Information Warfare: Pollywood Goes To War


June 24, 2010: In Afghanistan, the Taliban are faced with many enemies, one of the most dangerous is a new one; Pollywood.. The Taliban has many enemies. Not just the government (which is corrupt, and disliked by many Afghans), the foreign troops (which are foreign, and thus, at best, tolerated), and the non-Pushtun majority (who are 60 percent of the population, and who are very hostile to the Taliban, who are a Pushtun movement), but also new ideas and entertainment. The most threatening new enemy is video. The Taliban, and Islamic radicals in general, are hostile to video based entertainment (unless it involves Islamic scholars providing religious instruction, and sometimes not even that.) But video entertainment is very popular in Afghanistan, especially the amateur movies made in Pushto and Dari (the common language of Afghanistan, and most popular among the non-Pushtuns) and sold, cheap, everywhere. This new industry is sort of a Pushtun Hollywood, or "Pollywood."

Such movies are not unusual. They are increasingly common in poor countries that do not possess a large enough audience to support professionally made films. Nigeria, the largest country in Africa, produces thousands of these films (which vary greatly in length and quality) a year, in several different local languages. The films are sold on cheap CDs and DVDs, to discourage piracy (which happens anyway). Called "Nollywood" (as a play on Hollywood), it generates over $250 million a year in sales. The Hindi language movie industry ("Bollywood") generates over a billion dollars a year in sales, and produces mainly professional films, many matching Hollywood releases in terms of production values. For example, the recent Oscar winner, Slumdog Millionaire, was made in India with a largely Indian crew (technicians), and many Indian actors in front of the cameras. There are several other smaller film industries in South Asia, each specializing in a different language (there are two dozen major language/cultures in South Asia, of which Pushto is one.)

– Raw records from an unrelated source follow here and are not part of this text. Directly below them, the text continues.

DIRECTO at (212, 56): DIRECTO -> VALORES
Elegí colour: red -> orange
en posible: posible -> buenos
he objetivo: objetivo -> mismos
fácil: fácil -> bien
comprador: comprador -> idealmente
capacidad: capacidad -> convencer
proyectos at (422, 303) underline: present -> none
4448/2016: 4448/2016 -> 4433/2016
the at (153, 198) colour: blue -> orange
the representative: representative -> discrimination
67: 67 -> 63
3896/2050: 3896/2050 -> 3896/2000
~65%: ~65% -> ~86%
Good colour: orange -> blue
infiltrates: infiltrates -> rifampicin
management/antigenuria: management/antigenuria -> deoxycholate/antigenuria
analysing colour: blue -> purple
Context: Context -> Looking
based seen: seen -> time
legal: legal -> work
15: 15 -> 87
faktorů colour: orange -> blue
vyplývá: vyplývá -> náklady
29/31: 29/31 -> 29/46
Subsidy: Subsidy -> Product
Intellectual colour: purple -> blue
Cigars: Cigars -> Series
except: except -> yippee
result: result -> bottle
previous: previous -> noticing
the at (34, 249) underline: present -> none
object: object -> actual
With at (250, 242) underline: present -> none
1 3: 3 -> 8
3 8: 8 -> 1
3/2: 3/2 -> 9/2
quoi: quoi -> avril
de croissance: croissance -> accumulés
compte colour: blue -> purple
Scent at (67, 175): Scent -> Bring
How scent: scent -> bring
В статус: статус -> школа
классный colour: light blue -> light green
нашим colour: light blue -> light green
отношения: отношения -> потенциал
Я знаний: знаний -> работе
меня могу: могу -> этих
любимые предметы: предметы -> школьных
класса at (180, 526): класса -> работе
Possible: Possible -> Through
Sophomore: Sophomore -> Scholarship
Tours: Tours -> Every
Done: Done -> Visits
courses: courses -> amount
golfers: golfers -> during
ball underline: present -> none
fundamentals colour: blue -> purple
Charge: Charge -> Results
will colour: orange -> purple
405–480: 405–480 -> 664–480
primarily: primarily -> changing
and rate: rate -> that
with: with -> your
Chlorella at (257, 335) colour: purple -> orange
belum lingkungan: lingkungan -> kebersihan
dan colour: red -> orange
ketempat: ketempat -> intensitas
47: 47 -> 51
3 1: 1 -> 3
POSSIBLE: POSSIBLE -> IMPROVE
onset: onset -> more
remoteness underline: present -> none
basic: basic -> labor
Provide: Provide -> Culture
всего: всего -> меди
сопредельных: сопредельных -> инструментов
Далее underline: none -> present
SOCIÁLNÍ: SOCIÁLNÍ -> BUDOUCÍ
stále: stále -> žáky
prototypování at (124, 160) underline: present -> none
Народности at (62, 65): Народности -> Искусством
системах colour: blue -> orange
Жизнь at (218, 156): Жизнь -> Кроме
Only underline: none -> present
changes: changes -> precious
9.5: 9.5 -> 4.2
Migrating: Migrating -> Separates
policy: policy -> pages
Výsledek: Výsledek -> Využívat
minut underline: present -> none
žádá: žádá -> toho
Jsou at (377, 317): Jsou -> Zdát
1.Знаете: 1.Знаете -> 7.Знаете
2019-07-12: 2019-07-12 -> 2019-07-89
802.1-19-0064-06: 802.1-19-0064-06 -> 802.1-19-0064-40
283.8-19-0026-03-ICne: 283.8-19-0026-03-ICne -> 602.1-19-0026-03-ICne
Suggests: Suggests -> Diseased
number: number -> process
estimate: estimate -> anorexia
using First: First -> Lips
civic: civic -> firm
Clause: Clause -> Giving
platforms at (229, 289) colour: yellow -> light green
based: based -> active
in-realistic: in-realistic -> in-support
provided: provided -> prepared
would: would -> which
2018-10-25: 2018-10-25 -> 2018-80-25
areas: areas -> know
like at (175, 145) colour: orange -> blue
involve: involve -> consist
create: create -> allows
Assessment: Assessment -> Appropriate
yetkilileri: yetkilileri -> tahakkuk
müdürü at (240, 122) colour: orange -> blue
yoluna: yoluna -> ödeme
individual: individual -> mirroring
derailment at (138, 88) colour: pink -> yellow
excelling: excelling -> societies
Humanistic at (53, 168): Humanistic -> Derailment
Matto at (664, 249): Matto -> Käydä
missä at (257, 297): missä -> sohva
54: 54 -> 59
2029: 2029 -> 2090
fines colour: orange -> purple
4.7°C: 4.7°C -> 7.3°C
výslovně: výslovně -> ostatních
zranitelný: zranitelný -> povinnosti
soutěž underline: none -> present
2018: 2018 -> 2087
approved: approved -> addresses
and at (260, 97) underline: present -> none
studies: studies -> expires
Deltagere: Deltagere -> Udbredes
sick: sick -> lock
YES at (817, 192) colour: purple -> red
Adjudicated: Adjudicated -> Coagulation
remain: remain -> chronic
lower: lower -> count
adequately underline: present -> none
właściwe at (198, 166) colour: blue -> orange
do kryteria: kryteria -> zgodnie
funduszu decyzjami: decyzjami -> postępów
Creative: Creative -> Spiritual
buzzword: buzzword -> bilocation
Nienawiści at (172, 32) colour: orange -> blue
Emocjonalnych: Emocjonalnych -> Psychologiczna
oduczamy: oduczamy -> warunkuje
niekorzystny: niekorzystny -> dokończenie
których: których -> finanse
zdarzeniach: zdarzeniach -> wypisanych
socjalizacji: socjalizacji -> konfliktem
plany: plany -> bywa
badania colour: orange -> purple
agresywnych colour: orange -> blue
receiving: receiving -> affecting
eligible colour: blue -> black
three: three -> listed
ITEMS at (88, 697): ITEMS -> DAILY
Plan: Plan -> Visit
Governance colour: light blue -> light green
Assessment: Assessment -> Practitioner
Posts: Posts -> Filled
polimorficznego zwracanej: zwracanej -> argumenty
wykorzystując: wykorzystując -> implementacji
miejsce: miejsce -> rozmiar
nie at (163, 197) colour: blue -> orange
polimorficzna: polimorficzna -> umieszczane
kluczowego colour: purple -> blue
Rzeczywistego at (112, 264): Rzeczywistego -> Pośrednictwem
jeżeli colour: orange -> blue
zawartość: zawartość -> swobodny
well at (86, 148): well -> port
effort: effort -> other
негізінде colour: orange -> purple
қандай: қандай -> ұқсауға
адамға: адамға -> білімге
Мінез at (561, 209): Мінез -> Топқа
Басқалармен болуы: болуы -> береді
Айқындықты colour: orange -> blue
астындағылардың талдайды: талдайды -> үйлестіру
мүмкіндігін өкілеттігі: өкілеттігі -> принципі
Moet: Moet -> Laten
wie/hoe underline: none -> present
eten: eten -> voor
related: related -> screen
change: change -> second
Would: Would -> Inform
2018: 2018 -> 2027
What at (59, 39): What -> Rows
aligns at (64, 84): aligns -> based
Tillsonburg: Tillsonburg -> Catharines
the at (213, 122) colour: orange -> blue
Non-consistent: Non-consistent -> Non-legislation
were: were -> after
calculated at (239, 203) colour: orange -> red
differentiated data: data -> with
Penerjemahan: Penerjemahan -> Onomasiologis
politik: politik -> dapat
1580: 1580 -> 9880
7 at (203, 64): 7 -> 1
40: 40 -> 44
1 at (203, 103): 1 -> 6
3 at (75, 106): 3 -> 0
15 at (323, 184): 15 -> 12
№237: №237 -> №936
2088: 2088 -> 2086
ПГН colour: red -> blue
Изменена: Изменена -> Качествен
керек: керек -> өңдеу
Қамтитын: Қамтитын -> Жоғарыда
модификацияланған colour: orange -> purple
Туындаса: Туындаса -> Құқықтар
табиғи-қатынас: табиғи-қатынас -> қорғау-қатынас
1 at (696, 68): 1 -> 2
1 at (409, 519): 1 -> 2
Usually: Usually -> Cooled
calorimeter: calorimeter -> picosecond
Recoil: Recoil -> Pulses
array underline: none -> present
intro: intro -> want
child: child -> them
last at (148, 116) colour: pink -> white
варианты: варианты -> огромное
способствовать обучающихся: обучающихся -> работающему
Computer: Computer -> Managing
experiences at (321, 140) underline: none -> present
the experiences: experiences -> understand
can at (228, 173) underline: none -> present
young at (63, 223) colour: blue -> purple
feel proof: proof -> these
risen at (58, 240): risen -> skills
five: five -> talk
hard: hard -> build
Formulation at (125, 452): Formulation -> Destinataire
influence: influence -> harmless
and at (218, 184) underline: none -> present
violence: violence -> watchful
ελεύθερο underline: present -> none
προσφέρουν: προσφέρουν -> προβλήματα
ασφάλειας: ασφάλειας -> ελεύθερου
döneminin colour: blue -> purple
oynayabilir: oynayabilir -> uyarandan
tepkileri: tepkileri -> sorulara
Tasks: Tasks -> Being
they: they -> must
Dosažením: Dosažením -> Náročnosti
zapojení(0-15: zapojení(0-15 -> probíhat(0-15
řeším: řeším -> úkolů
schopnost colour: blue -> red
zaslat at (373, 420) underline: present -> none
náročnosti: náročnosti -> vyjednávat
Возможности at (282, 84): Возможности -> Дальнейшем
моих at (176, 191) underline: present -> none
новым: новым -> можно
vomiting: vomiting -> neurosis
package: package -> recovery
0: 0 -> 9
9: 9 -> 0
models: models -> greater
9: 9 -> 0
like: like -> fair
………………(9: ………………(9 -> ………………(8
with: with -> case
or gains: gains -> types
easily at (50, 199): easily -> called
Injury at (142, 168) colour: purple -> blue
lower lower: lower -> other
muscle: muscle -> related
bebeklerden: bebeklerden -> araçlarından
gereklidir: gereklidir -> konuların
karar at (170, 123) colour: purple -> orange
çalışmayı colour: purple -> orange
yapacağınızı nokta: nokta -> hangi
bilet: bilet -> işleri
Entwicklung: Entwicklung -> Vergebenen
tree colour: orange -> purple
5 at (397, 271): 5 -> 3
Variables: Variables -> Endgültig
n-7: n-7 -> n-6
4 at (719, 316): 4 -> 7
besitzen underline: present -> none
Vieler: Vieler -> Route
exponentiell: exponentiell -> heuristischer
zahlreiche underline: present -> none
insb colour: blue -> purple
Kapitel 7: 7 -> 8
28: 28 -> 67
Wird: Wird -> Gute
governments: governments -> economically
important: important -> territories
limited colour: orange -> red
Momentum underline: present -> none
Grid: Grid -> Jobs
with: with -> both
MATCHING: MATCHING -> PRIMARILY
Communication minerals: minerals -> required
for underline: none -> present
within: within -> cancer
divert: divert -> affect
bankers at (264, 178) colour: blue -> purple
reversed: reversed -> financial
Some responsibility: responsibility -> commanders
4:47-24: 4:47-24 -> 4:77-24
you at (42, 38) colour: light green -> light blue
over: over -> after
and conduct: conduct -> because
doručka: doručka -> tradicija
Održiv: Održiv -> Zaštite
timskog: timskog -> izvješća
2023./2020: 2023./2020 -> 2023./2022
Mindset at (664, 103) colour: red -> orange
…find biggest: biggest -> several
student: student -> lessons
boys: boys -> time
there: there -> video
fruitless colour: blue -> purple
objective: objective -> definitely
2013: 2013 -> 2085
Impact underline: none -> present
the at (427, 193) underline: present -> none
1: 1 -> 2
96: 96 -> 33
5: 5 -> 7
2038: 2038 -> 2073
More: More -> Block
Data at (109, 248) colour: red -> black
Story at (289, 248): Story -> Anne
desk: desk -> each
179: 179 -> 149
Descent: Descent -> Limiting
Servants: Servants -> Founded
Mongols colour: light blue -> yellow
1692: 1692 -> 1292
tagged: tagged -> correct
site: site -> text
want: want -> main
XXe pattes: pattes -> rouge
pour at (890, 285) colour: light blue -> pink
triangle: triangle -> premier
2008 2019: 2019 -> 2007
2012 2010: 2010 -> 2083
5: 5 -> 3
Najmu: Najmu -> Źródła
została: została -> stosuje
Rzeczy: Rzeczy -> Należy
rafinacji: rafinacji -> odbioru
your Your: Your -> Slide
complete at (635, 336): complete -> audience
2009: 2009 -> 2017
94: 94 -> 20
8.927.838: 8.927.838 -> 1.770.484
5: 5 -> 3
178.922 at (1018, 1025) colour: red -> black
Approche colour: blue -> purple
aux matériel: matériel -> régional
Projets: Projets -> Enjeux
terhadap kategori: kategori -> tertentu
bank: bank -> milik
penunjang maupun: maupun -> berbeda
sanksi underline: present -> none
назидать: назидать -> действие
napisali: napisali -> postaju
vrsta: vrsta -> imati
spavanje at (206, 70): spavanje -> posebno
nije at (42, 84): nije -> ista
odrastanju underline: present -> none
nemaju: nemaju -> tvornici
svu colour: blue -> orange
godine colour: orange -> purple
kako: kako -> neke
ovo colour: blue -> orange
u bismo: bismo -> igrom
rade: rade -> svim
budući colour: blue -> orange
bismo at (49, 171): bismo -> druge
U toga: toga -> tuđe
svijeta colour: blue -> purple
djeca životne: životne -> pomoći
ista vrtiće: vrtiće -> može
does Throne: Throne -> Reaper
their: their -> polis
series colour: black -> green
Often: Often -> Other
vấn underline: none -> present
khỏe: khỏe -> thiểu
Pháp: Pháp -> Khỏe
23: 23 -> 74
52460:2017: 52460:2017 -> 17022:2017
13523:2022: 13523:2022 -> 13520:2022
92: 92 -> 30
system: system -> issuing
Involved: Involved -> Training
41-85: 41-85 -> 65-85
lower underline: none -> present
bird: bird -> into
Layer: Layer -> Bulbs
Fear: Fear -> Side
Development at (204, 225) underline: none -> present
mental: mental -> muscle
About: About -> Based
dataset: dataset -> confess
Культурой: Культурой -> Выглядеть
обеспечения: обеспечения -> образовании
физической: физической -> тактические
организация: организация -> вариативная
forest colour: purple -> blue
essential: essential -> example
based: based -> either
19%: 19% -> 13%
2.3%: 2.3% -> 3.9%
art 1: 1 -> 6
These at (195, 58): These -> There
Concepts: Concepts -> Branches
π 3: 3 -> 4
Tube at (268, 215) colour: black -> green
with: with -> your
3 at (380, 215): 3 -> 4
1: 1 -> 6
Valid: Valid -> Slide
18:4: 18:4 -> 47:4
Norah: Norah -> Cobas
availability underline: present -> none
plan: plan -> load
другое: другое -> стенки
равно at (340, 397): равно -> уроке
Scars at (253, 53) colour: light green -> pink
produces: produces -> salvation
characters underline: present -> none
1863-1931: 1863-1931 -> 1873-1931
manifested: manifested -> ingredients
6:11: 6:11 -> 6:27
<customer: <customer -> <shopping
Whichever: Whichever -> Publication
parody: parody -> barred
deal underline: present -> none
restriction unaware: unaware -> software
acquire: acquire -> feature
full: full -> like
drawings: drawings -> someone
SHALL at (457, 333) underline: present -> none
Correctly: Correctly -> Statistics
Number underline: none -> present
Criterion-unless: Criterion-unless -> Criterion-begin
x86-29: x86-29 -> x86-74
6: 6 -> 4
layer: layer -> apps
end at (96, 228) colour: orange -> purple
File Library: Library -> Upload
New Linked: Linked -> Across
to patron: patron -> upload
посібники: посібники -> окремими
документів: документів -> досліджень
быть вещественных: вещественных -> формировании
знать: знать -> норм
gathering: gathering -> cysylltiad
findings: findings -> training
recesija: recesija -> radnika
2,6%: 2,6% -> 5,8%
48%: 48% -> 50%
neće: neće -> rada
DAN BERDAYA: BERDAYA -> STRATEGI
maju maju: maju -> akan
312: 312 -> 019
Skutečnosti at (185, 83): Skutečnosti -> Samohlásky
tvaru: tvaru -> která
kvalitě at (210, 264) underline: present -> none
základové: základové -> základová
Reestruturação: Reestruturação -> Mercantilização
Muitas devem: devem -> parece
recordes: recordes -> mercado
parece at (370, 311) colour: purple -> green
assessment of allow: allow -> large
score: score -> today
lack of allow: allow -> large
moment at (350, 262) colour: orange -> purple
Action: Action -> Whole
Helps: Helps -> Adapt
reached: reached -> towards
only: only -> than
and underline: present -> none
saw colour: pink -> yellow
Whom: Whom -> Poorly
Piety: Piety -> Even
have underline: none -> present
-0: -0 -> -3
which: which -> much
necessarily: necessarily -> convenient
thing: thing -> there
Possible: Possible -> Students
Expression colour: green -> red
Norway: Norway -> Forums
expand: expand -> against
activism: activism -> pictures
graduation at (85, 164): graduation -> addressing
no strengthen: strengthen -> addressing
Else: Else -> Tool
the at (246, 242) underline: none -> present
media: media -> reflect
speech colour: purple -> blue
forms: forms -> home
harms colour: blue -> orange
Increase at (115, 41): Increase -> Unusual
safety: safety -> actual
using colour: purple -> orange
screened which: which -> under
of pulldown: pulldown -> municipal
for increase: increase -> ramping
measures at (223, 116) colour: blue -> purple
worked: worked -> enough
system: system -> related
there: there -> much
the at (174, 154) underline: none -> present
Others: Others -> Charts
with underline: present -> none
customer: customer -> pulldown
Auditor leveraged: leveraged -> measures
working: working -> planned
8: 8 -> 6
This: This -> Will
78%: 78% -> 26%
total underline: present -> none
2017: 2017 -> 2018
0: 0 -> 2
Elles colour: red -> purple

Subtitled or dubbed videos from India or Pakistan have long been popular in Afghanistan, especially with all that drug money making it possible for so many more people to buy televisions or PCs to watch the CDs and DVDs on. While Pollywood films avoid religion, nudity, and women in general, they do hew to traditional Pushtun values and stories, but in a modern setting. This annoys the Taliban, who want Pushtuns, and everyone else in Afghanistan, to live a sort of neo-Medieval lifestyle, under the rule of Islamic clerics and warlords. Most Afghans are opposed to this, and Pollywood product feeds that opposition. The Taliban have threatened, and even killed, people creating (or just watching) Pollywood films, but that has not even slowed down the growth of this entertainment industry. And the more the Taliban persecute Pollywood, the more likely that some of the films will become blatantly anti-Taliban.